Regional Coalition Against Islamic State
The US is also seeking to involve regional allies in its effort against the Islamic State.
The U.S. officials speaking in the New York Times on Wednesday, said they are requesting Qatar, Saudi Arabia, Turkey, the United Arab Emirate and Jordan to shore-up support for what they called moderate Syrian rebels opposing Syrian President Bashar Al Assad.
The US and its allies in the Middle-East have financially and militarily supported various jihadi groups in Syria, including the Islamic State, when an armed opposition emerged against President Assad.
This support seems to have back-fired when the Islamic State seized a quarter of Iraq and a third of Syria.
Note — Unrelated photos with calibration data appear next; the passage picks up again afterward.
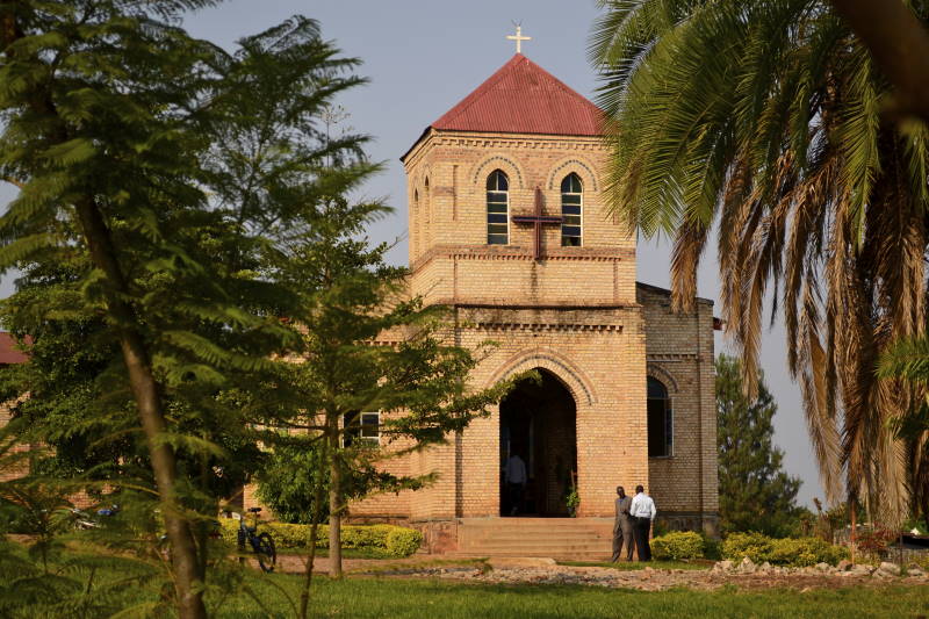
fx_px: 2012
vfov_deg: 17.5
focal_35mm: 78
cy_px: 310
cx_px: 464
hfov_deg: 26.0
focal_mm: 52
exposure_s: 1/640
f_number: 5.6
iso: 200
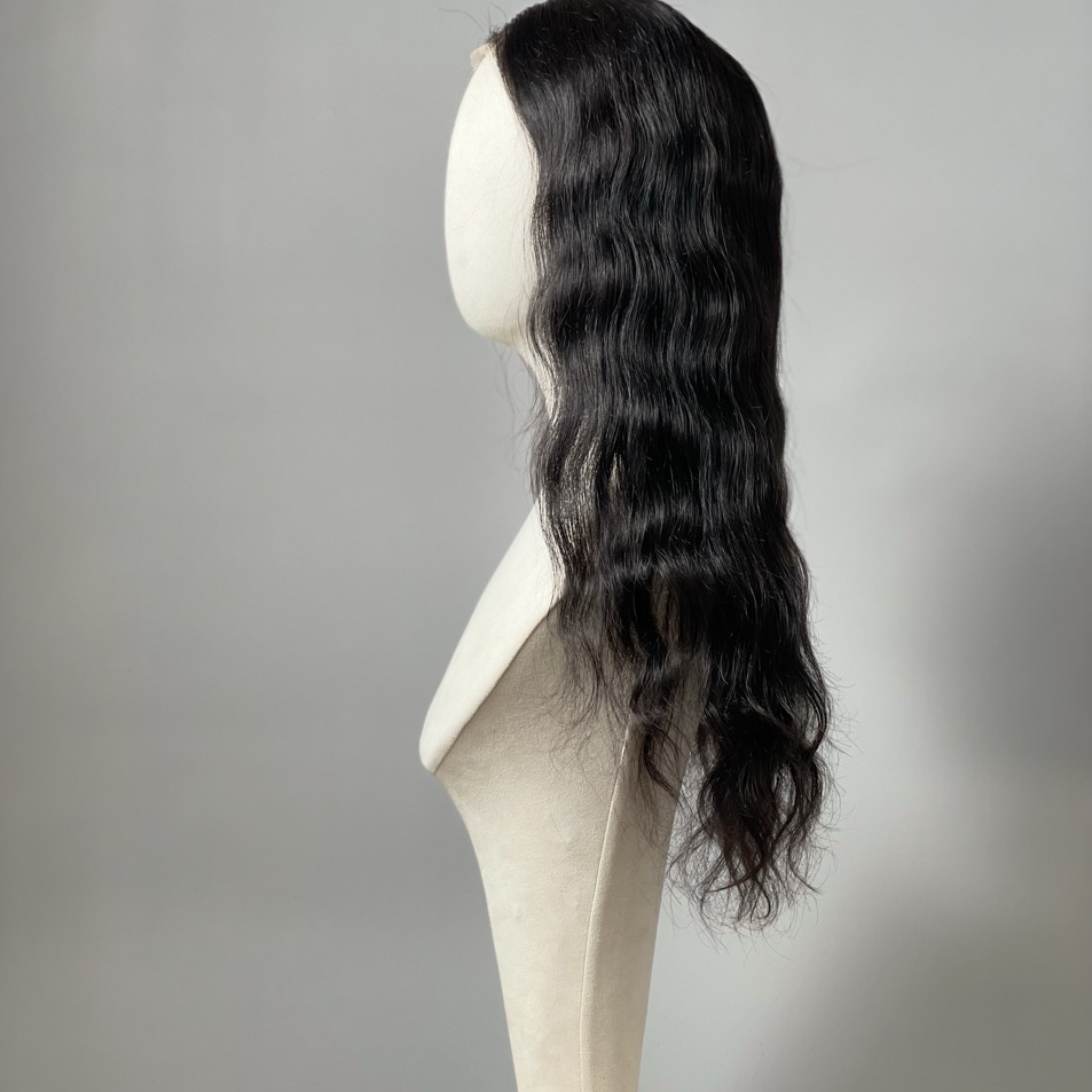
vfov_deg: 22.8
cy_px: 607
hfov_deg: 22.8
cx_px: 545
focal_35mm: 76
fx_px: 2712
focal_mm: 7.5
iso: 64
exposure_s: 1/100
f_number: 2.2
The US is now seeking to support what it calls ''moderate'' armed groups against Bashar Al Assad - a long-standing opponent of U.S. ambitions in the Middle-East - while rejecting renewed Syrian offers to cooperate against the Islamic State.
Observers argue there is no way to separate between moderates and extremists when engaging in a complicated conflict as the Syrian one. Some critics worry the US and its regional allies will continue to support other Al-Qaida affiliated groups in Syria, like Jabhat Al Nusra, which are more ''tamable'' than the Islamic State, as former CIA operative Bob Baer put it.
This week, President Obama stepped-up operations against the Islamic State. He authorized spying missions in Syria as the Pentagon prepares military options to strike targets in the country.
The U.S. air-force started bombing Islamic State positions in northern Iraq in early August. The number of civilian fatalities of U.S. operations in Iraq remains unknown so far.